Deploying the Virtual Appliance

Now that the image for our virtual appliance is available in AWS, let deploy it and run CloudMapper. My preferred way to deploy would be using Terraform but for purposes of this post we will step through the manual steps.

  • Launch an instance using the newly created CloudMapper image. You can accept the defaults providing your instance a public IP with SSH access.

myami.png

Configure CloudMapper by logging in via SSH and performing the final initialization steps. (While these could be automated and built into the image, I get sensitive about saving AWS credentials anywhere even if my image is private. I prefer to specify them when needed.)

  • $ aws configure

    You can specify a full access account to run CloudMapper but I like least privilege so have setup a “Visualization” IAM user with the privileges specified in the CloudMapper readme.

cloudmapperiam.png
myIAMAccount.png

  • Configure CloudMapper’s account information in the config.json file to match aws credentials:

    $ cd ~/cloudmapper
    $ pipenv run python3 cloudmapper.py configure add-account --config-file config.json --name AWS_USERNAME --id AWS_ACCESS_KEY_ID
       #AWS_USERNAME is “friendly name” tied to IAM account   
       #AWS_ACCESS_KEY_ID is the AWS Access Key ID specified in aws configure.
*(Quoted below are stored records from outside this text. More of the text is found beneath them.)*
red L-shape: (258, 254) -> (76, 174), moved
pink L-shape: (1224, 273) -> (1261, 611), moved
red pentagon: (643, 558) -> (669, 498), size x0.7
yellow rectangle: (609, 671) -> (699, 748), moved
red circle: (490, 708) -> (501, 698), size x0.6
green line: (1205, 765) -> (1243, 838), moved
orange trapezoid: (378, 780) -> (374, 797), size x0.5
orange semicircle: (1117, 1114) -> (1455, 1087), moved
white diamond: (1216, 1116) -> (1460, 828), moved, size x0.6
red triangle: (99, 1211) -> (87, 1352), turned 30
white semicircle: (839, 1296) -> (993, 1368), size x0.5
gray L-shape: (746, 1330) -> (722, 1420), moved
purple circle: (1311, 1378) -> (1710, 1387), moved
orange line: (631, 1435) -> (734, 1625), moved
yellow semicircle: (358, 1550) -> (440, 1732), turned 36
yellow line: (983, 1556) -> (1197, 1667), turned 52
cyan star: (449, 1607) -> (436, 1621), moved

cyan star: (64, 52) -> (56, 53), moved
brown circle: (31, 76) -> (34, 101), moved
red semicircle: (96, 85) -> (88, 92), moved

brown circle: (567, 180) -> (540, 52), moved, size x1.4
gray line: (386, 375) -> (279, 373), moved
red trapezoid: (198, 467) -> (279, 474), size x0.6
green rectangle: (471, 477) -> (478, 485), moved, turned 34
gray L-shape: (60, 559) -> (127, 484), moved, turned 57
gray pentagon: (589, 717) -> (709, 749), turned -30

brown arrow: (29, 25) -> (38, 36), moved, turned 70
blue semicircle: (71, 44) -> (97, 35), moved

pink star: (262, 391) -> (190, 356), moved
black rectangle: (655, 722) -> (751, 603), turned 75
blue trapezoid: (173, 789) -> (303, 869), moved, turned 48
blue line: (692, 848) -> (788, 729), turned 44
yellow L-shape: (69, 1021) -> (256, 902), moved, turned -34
  • Run CloudMapper’s collection against the environment. The collection phase can take some time, as it is truly pulling all the metadata information for your entire AWS account across all components and regions.

    $ pipenv run python3 cloudmapper.py collect --account AWS_USERNAME

  • Prepare the results and launch the webserver to display them.

    $ pipenv run python3 cloudmapper.py prepare --config config.json --account AWS_USERNAME
    $ pipenv run python3 cloudmapper.py webserver --public

  • Create and attach a security group to the instance to make the site publicly available.

securitygroupcloudmapperweb.png
securitygroupcloudmapperwebassign.png

  • Browse to public DNS address of your virtual appliance on port 8000

Please note that these steps show running this instance with a publicly available website. You can certainly deploy this to a private subnet and access through a bastion server, etc which is recommended. It would also make sense to put this site behind a login which I have noted as an opportunity for further improvement. Be sure to stop this instance when you are done using it.

devstagingprod_cloudmapper.png

Further Improvements

Having a readily available virtual appliance that just works is perfect, but there are some further improvements that I think would be handy:

  • Create a docker image of CloudMapper that can be run as a container. (There are some folks who have built this)

  • Save the collection data to an external volume so that it doesn’t live in the running appliance.

  • Create the virtual appliance that can be deployed within other Packer supported platforms, namely vSphere and Azure.

  • Lock down the website behind a username and password.